August 1999 – The Ramapoo Road sewer line, the first sewer system expansion in many years, is completed to serve 170 homes.  

September 1999 – Voters adopt a pooper scooper ordinance, but nary a ticket is issued for unscooped poop in the many months that follow. No enforcement method is provided.  

September 1999 – State officials are watching Great Swamp mosquitoes for both encephalitis and the new West Nile virus.  

September 1999 – The remains of Hurricane Floyd dump 12 inches of rain in two days in mid-month, cutting power and causing more than $2 million in damage. Officials say a third of the town’s roads need some repair.  

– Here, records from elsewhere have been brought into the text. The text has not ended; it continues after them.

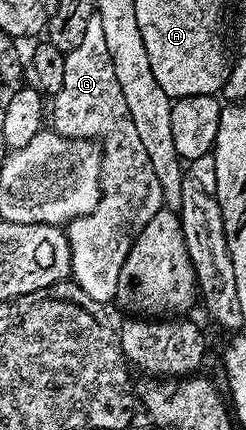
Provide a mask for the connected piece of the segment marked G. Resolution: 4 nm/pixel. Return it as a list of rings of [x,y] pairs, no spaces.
[[[94,16],[87,19],[87,28],[83,28],[83,36],[79,40],[79,44],[75,44],[75,48],[65,54],[65,63],[63,64],[63,82],[56,94],[52,95],[51,102],[53,102],[53,122],[51,122],[52,129],[57,133],[62,134],[64,138],[87,138],[97,143],[101,148],[101,195],[97,202],[91,208],[89,214],[84,214],[78,218],[72,218],[64,227],[65,239],[69,241],[69,273],[72,281],[77,281],[77,286],[90,298],[93,302],[109,302],[119,290],[120,271],[122,264],[125,262],[125,257],[129,255],[129,250],[133,246],[133,242],[137,239],[143,227],[148,224],[151,219],[161,209],[163,209],[163,191],[161,182],[157,178],[157,174],[153,171],[153,167],[149,165],[149,157],[145,149],[139,144],[139,134],[135,132],[135,126],[131,120],[131,114],[127,112],[127,102],[123,100],[123,92],[119,88],[119,84],[115,80],[115,68],[111,64],[111,52],[107,52],[107,46],[104,40],[103,24],[100,18]]]

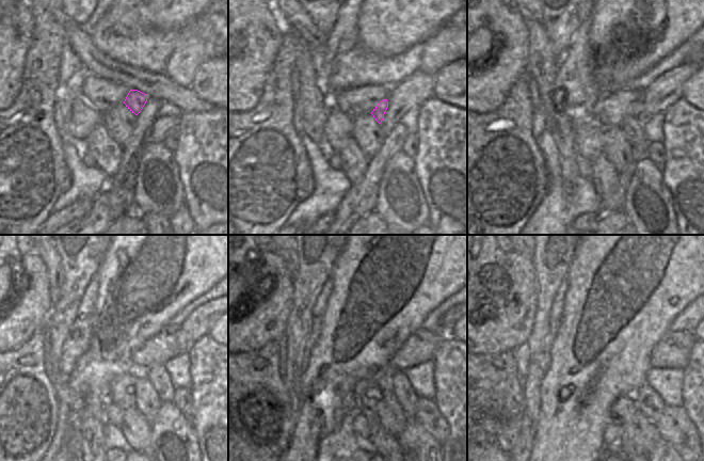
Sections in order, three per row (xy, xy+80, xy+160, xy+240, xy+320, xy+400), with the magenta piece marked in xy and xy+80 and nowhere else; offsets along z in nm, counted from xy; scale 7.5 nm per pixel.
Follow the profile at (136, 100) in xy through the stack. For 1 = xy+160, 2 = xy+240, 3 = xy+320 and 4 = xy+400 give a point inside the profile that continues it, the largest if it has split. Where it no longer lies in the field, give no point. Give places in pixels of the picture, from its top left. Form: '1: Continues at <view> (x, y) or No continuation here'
1: Continues at xy+160 (632, 126)
2: Continues at xy+240 (157, 374)
3: Continues at xy+320 (405, 395)
4: Continues at xy+400 (650, 403).

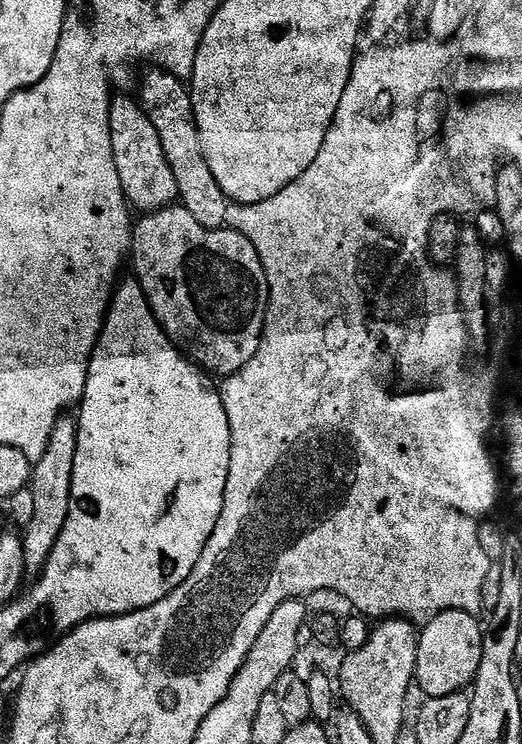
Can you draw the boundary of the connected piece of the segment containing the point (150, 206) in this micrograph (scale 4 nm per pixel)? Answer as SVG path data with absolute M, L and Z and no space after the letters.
M113 95L108 114L108 141L115 172L122 186L125 201L139 213L147 214L169 207L177 201L178 192L172 170L168 166L156 128L137 99Z

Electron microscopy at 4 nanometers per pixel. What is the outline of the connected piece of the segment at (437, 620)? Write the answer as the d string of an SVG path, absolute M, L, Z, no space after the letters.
M457 609L446 610L419 629L416 641L415 683L425 697L449 696L464 692L476 679L478 662L482 662L484 628L480 620Z

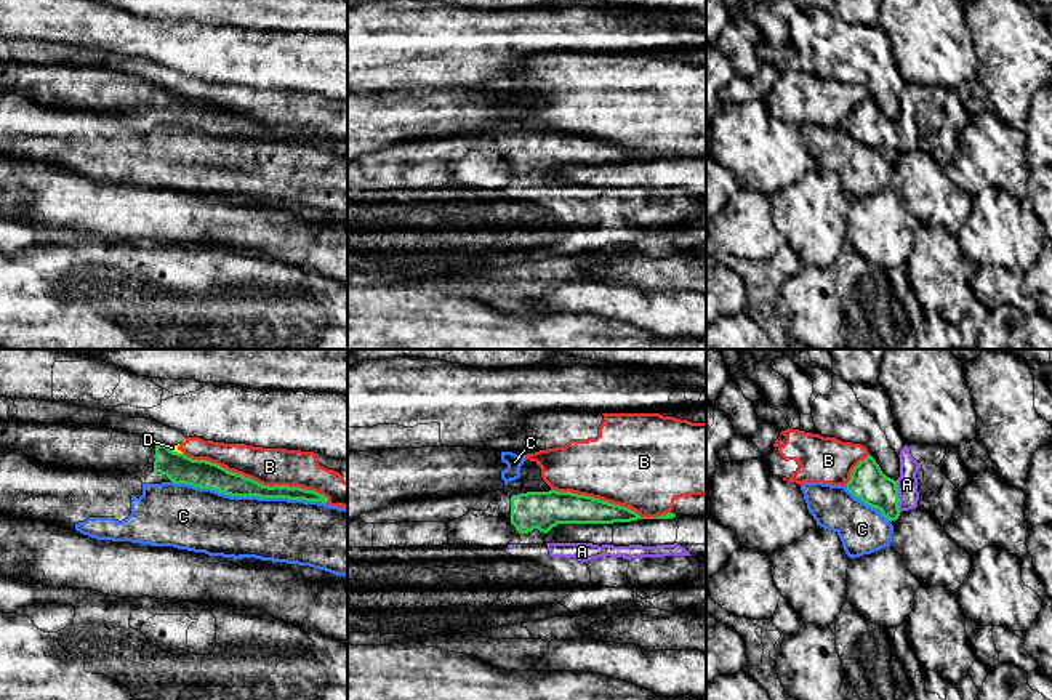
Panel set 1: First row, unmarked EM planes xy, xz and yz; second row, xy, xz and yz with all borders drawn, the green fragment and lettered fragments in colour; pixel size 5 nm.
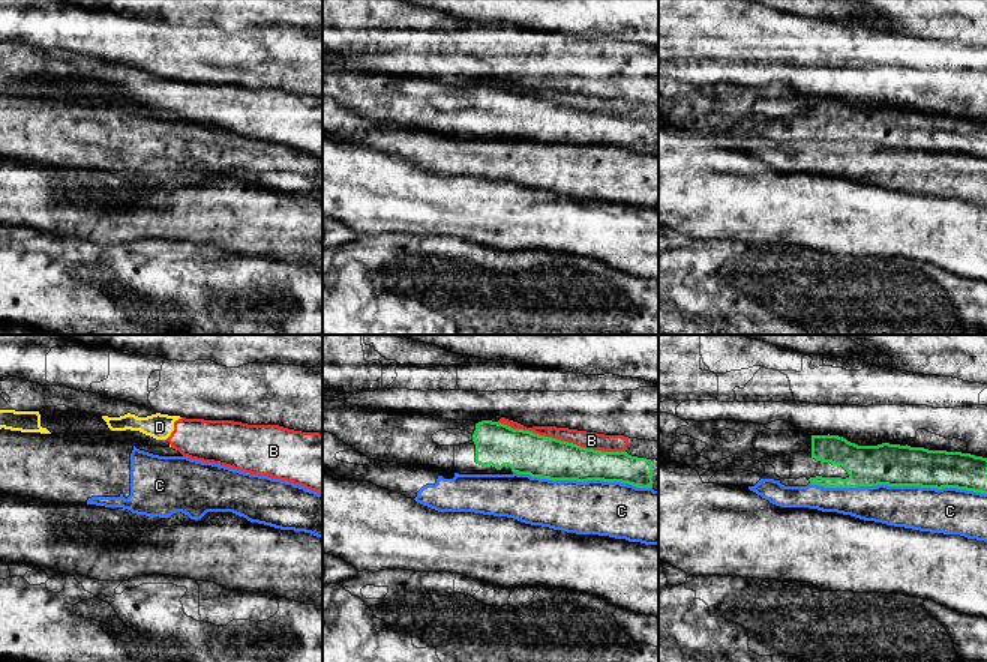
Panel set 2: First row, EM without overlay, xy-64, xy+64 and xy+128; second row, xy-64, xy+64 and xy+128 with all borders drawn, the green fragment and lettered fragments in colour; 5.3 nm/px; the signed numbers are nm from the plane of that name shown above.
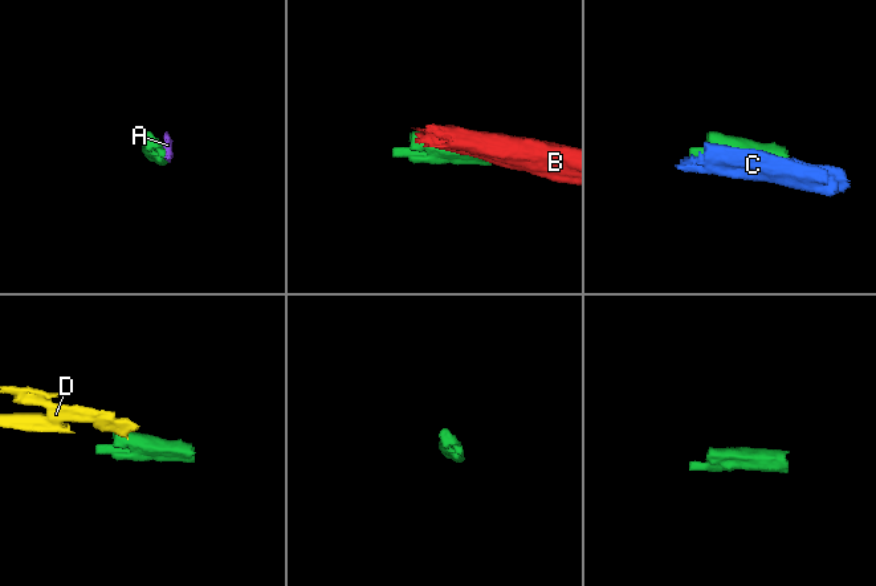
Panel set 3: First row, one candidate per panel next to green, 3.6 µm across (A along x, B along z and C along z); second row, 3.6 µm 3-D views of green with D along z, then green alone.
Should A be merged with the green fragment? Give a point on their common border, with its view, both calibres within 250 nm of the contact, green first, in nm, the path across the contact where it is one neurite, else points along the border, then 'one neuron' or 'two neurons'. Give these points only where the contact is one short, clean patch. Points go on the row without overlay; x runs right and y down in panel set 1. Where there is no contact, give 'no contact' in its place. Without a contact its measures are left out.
yz (897, 138) | 180/110 nm | one neuron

Fall 1999 – The town votes to renovate the old high school auditorium on East Ridge, unused since 1972, into a playhouse for the performing arts.  

October 1999 – Bypass Road, between Old Quarry and Farmingville Roads, is opened more than 25 years after it’s first proposed.  

Nov. 2, 1999 – Rudy Marconi is elected first selectman. Of 19 first selectmen during the 20th Century, he is only the fourth Democrat to win the office.  

1999 – In proof that every vote counts, two candidates for selectman – Joseph Heyman and Michael Jones – tie at 3,787 votes each! In a runoff election, the first of its kind here, Heyman wins by 400 votes.  

Dec. 31, 1999 – Under clear skies and in not too cold temperatures, thousands come to the village New Year’s Eve for Festival 2000, a musical and fireworks celebration of the new century and millennium.